Alternative Work Schedule Procedure

Untitled Document          I.  Introduction

Over the last few decades, many businesses and universities have instituted non-standard work schedule options for their employees. The use of non-standard work schedule options is a valuable employee benefit as long as customer needs are met. The Information Technology division recognizes the needs of our employees and would like to explain our intention to support alternative options. All non-standard work schedules must comply with the Weber State University Policy and Procedures Manual (PPM) and applicable State and Federal Laws (e.g., Fair Labor Standards Act, OSHA).

Information Technology will openly and positively consider all requests for non-standard work schedules. We will look for flexible and creative alternatives for meeting employee requests without compromising our division’s objectives and customer service. Unfortunately, not every job lends itself to alternative work schedules. Employees who request alternative work schedules are responsible for designing a workable program. Some positions may not be able to take full advantage of flexible work hours due to business needs.

  1. Alternative Work Schedule Options Include the following or a combination of the following:

Compressed Full-time (40 or more hours in less than 5 days)
==========
▸ Directive 1:
In the alternative work schedule procedure, who is responsible for designing a workable program?
▸ Directive 2:
Copy the part of the alternative work schedule procedure starting at "1. Alternative Work" and ending at "than 5 days)".
The material after this point comes from a different source.

▸ Record set:
==========
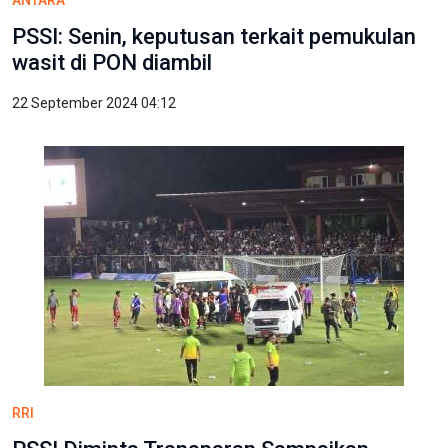
ANTARA
PSSI: Senin, keputusan terkait pemukulan
wasit di PON diambil
22 September 2024 04:12
RRI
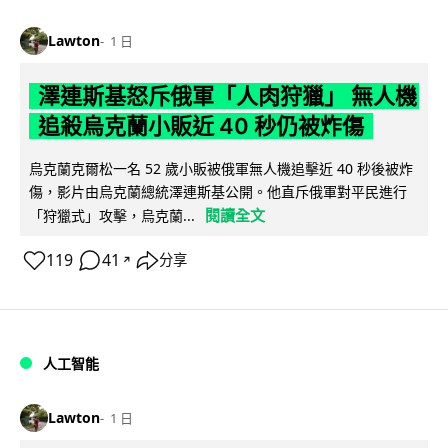
Lawton
1 日
澤連斯基怒斥俄軍「人肉狩獵」 無人機
追殺烏克蘭小販近 40 秒仍被炸傷
烏克蘭克爾松一名 52 歲小販被俄軍無人機追擊近 40 秒後被炸
傷，影片由烏克蘭總統澤連斯基公開。他直斥俄軍對平民進行
閱讀全文
「狩獵式」攻擊，烏克蘭...
119
41
分享
↗
人工智能
Lawton
1 日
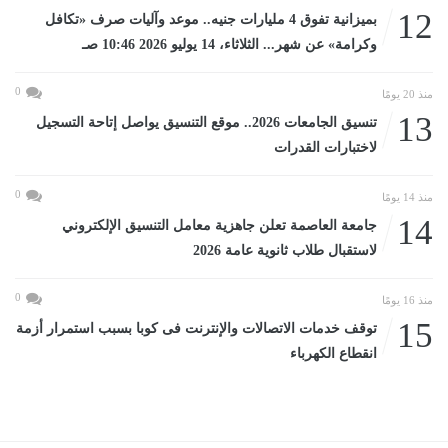
12
بميزانية تفوق 4 مليارات جنيه.. موعد وآليات صرف «تكافل
وكرامة» عن شهر... الثلاثاء، 14 يوليو 2026 10:46 صـ
0
منذ 20 يومًا
13
تنسيق الجامعات 2026.. موقع التنسيق يواصل إتاحة التسجيل
لاختبارات القدرات
0
منذ 14 يومًا
14
جامعة العاصمة تعلن جاهزية معامل التنسيق الإلكتروني
لاستقبال طلاب ثانوية عامة 2026
0
منذ 16 يومًا
15
توقف خدمات الاتصالات والإنترنت فى كوبا بسبب استمرار أزمة
انقطاع الكهرباء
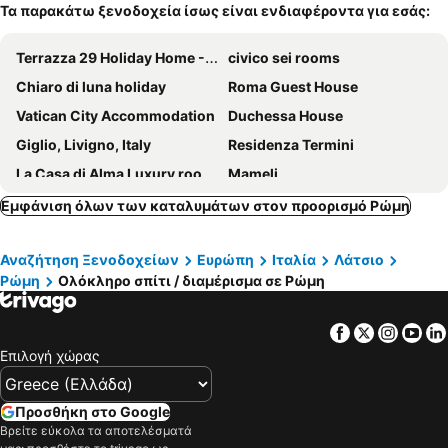
Τα παρακάτω ξενοδοχεία ίσως είναι ενδιαφέροντα για εσάς:
Terrazza 29 Holiday Home - Beautiful penthouse in the center of Rome
civico sei rooms
Chiaro di luna holiday
Roma Guest House
Vatican City Accommodation
Duchessa House
Giglio, Livigno, Italy
Residenza Termini
La Casa di Alma Luxury rooms
Mameli
Casa Francesca
GuestHost - Residence Borgognoni Apartments
Εμφάνιση όλων των καταλυμάτων στον προορισμό Ρώμη
59 Steps Trevi
Veneto
Αναζήτηση Ξενοδοχείων
Ευρώπη
Ιταλία
Λάτσιο
Le Fate Suites
Aurelia Antica - Charming Apartment With Parking, Swimming Pool And Tennis, Wifi And Ac
Ρώμη
Ολόκληρο σπίτι / διαμέρισμα σε Ρώμη
Cialdini Rome
Boutique Grifone
Santamaggiore
Le Fate Apartments
Facebook
Twitter
Insta
Yo
Sapienza Apartment by RHR
Andenis Tiber House
Επιλογή χώρας
Villa di Christian e Michelle
Villa Aurora Rooms
Anthony's Home
Gelsomino B&B Apartment
Προσθήκη στο Google
Βρείτε εύκολα τα αποτελέσματά
LarisaSuite
IMPERIAL FORUM RELAIS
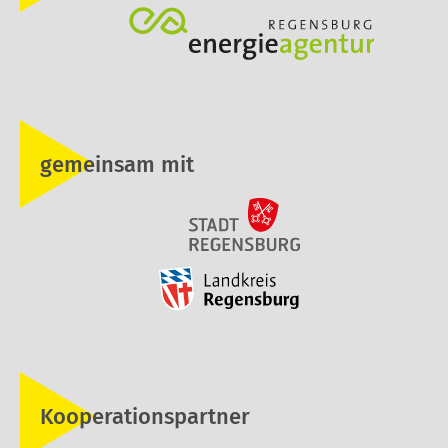
gemeinsam mit
Kooperationspartner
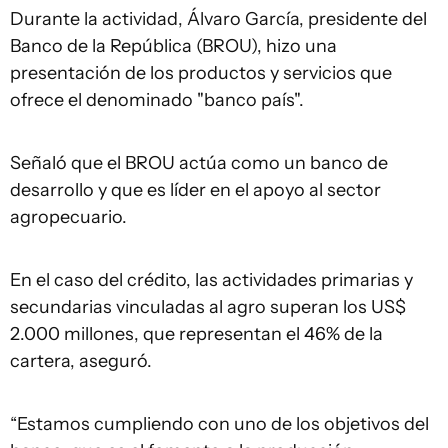
Durante la actividad, Álvaro García, presidente del
Banco de la República (BROU), hizo una
presentación de los productos y servicios que
ofrece el denominado "banco país".
Señaló que el BROU actúa como un banco de
desarrollo y que es líder en el apoyo al sector
agropecuario.
En el caso del crédito, las actividades primarias y
secundarias vinculadas al agro superan los US$
2.000 millones, que representan el 46% de la
cartera, aseguró.
“Estamos cumpliendo con uno de los objetivos del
==========
▸ Exercise output 1:
Employees who request alternative work schedules.

▸ Exercise output 2:
1. Alternative Work Schedule Options Include the following or a combination of the following:

Compressed Full-time (40 or more hours in less than 5 days)